Berdasarkan pandangan di atas, menandakan bahwa permasalahan Sistem Peradilan Pidana atau criminal justice system intinya merupakan kajian akademis di luar bidang Hukum Pidana itu sendiri. Artinya, Hukum Pidana dalam membentuk Sistem Peradilan Pidana tidak sanggup melepaskan diri dari masukan ilmu aturan bidang lain dan sanggup tegas dikatakan tidak diselaraskan dengan cita aturan Pancasila sebagaimana berdasarkan Mochtar Kusumaatmadja sebagaimana dikutip dalam “Pokok-Pokok Filsafat Hukum, Apa dan Bagaimana Filsafat Hukum Indonesia” dalam buku karya Darji Darmodhardjo, alasannya kaitan tesebut lebih mengedepankan campur tangan dari Hukum Administrasi Negara, Hukum Tata Negara dan Ilmu Sosial lainnya. 

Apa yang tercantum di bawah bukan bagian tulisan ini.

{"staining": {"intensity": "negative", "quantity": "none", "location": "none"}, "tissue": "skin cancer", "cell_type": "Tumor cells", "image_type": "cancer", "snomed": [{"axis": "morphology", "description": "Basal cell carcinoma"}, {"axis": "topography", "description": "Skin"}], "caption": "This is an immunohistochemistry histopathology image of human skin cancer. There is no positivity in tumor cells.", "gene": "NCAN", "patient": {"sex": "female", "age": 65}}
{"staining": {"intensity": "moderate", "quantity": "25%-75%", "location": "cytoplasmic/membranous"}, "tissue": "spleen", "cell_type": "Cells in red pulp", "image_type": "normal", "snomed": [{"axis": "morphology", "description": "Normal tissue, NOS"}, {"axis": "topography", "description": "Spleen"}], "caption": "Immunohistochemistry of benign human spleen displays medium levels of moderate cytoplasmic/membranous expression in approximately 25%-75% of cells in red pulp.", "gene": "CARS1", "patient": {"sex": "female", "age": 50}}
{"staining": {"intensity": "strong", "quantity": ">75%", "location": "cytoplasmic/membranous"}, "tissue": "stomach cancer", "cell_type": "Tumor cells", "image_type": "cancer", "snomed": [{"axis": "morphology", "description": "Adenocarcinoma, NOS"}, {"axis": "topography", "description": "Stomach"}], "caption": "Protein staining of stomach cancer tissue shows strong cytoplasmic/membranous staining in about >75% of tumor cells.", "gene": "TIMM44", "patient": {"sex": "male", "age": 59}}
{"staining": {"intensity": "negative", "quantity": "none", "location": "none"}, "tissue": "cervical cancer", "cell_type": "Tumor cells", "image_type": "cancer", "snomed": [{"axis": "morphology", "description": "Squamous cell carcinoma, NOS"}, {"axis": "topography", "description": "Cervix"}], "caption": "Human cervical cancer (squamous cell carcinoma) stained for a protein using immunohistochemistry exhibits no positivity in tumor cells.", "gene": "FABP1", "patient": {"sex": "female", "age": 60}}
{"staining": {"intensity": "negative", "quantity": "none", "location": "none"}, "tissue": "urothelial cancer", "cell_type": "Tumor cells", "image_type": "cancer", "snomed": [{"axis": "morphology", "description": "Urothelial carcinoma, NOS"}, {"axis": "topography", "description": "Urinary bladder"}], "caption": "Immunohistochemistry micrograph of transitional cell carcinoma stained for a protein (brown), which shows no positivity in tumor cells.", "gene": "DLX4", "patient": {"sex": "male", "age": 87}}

Walaupun demikian, para hebat aturan pidana, pada kenyataannya membatasi diri untuk tidak terlalu jauh mendalami bidang hukum lain selain aturan pidana. Nampaknya bidang Hukum Tata Negara, Hukum Administrasi Negara dan Ilmu Sosial dipakai sebagai ilmu jembatan untuk menjelaskan dan memecahkan permasalahan yang muncul dalam proses peradilan pidana ketika ini. Implikasi dari tujuan dari pembentukan Sistem Peradilan Pidana, patut dimaklumi, hal tersebut dikarenakan adanya keberagaman sudut pandang. Namun demikian, tujuan Sistem Peradilan Pidana tersebut merupakan keterpaduan walaupun saling melengkapi, namun dalam kerangka konsep welfare state belum sanggup mewujudkan falsafah Ideologi Pancasila.